Divorce is never easy, and I wouldn’t wish it on anyone. I was married for 23 years.

I am illustrating the poem through a collage. I have divided it into 20 sections. I thought it would be fun and clever if I can find the right things to illustrate it. At some point, I guess I will display it somehow or somewhere. It’s the thing that most interests me at the moment.

PUBLIC WORKS OF ART

Usually, I really like commissions. Most recently I did a bust of Kay Yow that went down to Raleigh at N.C. State University. Before that I did the General Greene downtown. I did Minerva at UNCG and February One at A&T. I have stuff in California and Pennsylvania.

I have one in the hopper. It is a memorial for the Contrabands and Freedmen’s Cemetery in Alexandria, Va. There are like 1,800 graves. It was rediscovered in the 1980s. Alexandria is trying to memorialize it. I have an idea I think would be great but we will see. The cemetery is where a huge number of freed and escaped slaves are buried. During the Civil War, if slaves were able to reach Alexandria, which was controlled by the Union, they were free. But so many of them were so destitute and sick they died. From what I know, and I haven’t researched it extensively, it must have been like a refugee camp.

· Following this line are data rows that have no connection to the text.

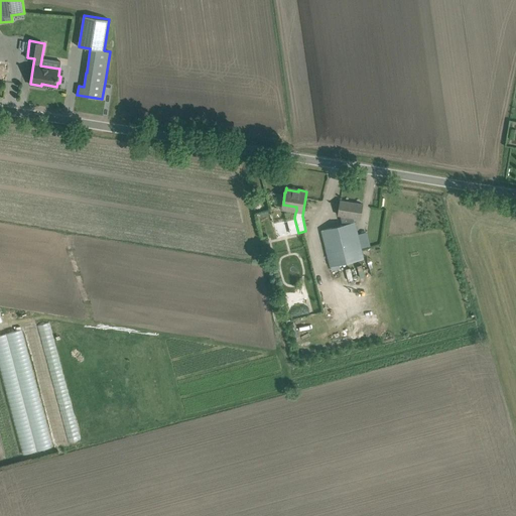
[(341,215),(343,225),(353,222),(351,217),(361,218),(363,205),(341,201),(338,215),(341,215)]
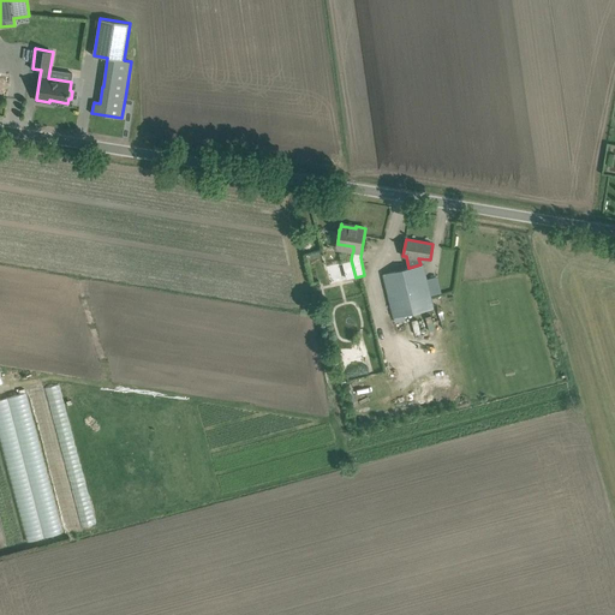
[(93,524),(61,383),(35,389),(66,530),(93,524)]
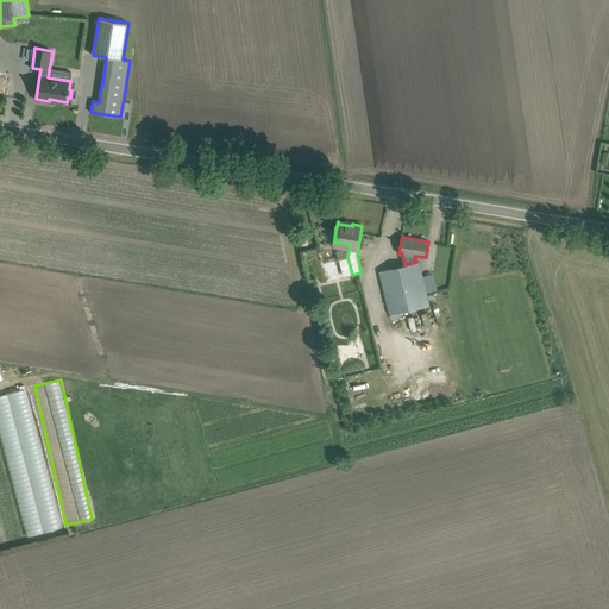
[(0,434),(26,537),(62,527),(26,389),(0,395),(0,434)]
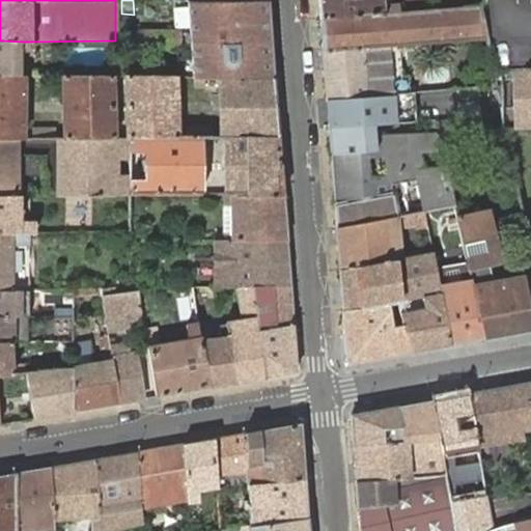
[(193,76),(219,76),(272,76),(266,0),(187,0),(189,27),(191,44),(193,76)]
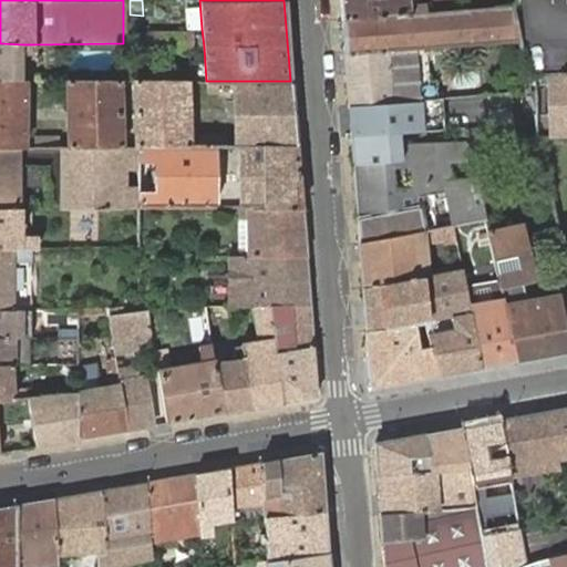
[(339,0),(341,19),(410,13),(496,7),(494,0),(339,0)]
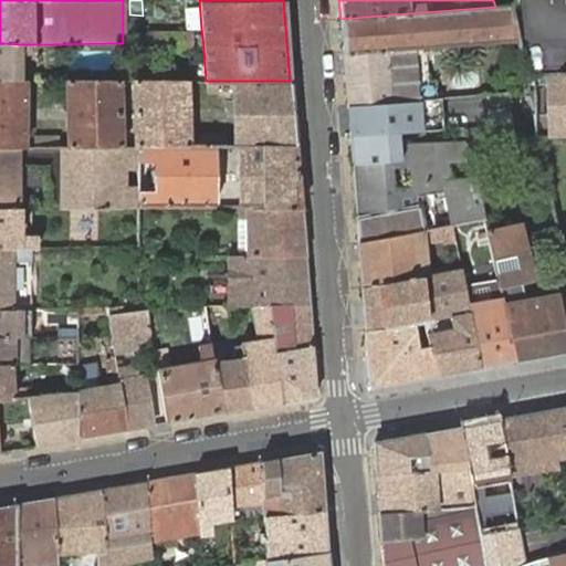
[(534,74),(565,72),(565,0),(513,0),(511,6),(516,39),(523,74),(534,74)]
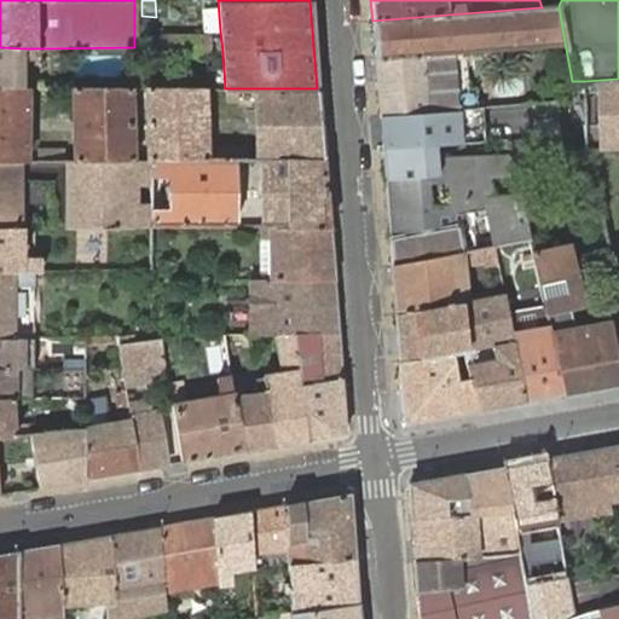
[(447,15),(372,21),(376,58),(424,53),(455,51),(565,42),(559,6),(542,7),(447,15)]
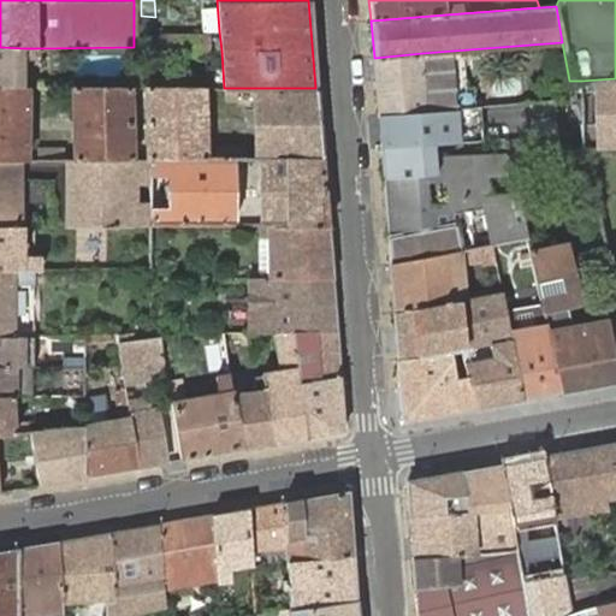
[(166,30),(134,30),(134,47),(134,51),(166,51),(166,30)]
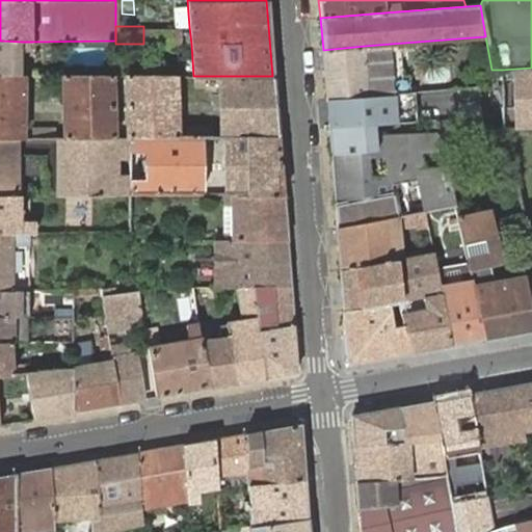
[(189,27),(143,26),(143,44),(191,44),(189,27)]
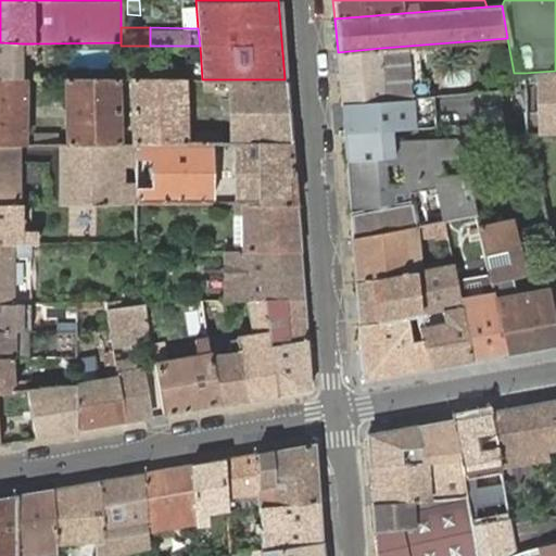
[(0,42),(0,78),(21,78),(22,53),(34,53),(34,43),(32,43),(22,43),(0,42)]
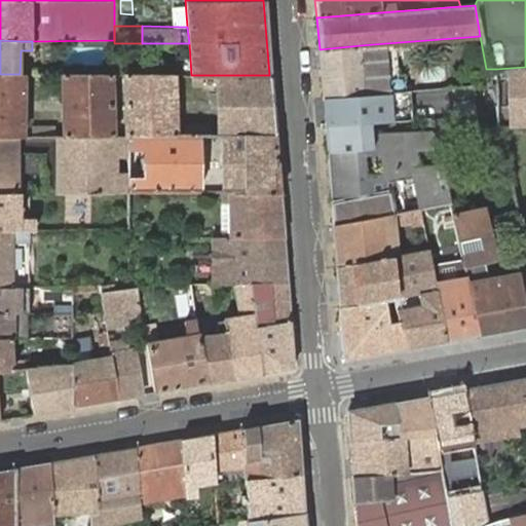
[(323,98),(389,92),(386,43),(361,45),(320,49),(323,98)]
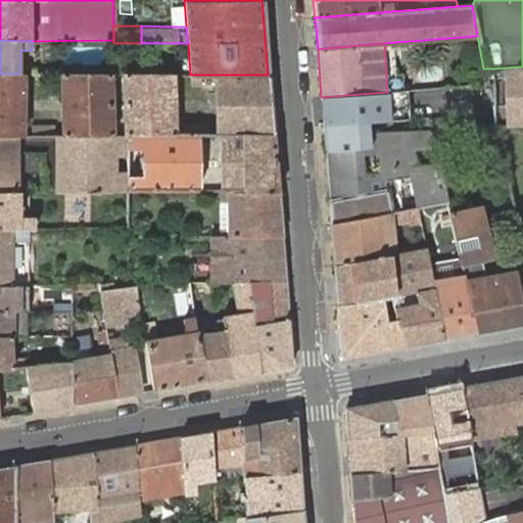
[(495,111),(495,127),(522,125),(522,66),(493,68),(495,111)]
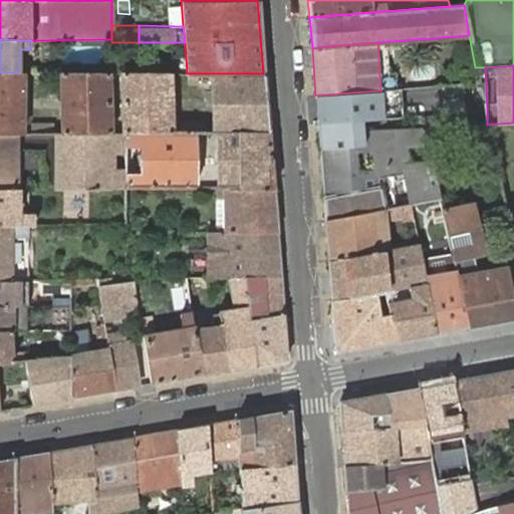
[(0,72),(0,134),(21,134),(21,116),(21,114),(22,92),(22,90),(22,73),(19,72),(0,72)]
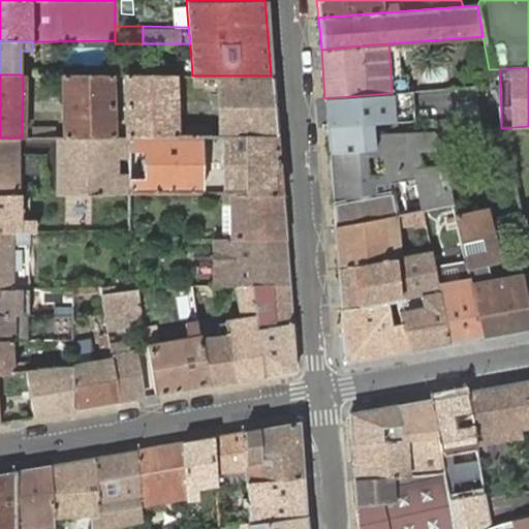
[(62,75),(64,137),(111,137),(110,112),(126,112),(127,137),(129,136),(128,135),(176,134),(174,75),(125,74),(125,101),(110,101),(110,74),(62,75)]
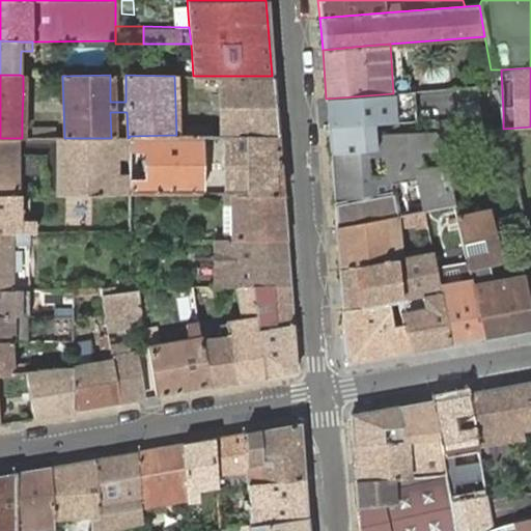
[(220,136),(277,136),(272,76),(219,76),(220,136)]
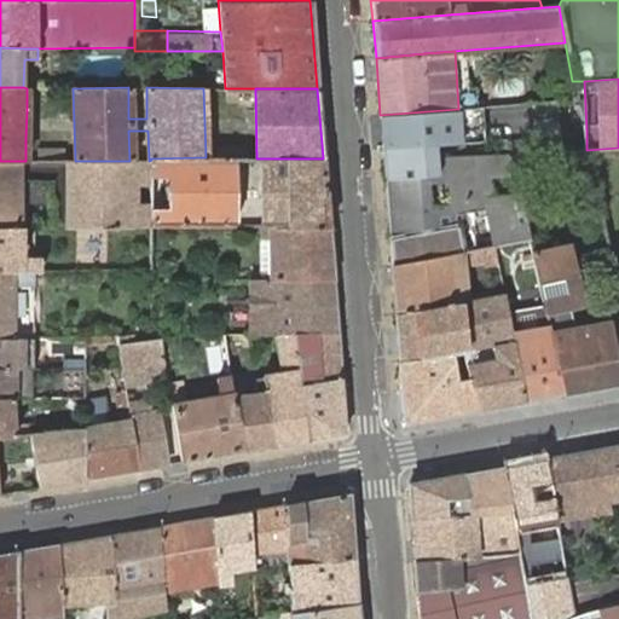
[(478,131),(518,128),(516,106),(478,109),(478,131)]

(The sculpture) would be a man, woman and child looking ahead — a small family group making their way to freedom. It would be like crossing the Jordan River. Biblically, that’s freedom, but it’s like crossing into heaven, a better place.

So often I find these sort of memorials are often overly literal. They all draw attention to all of the hardships and sorrow and the very bad stuff. I am saying how we move beyond that to something with hope.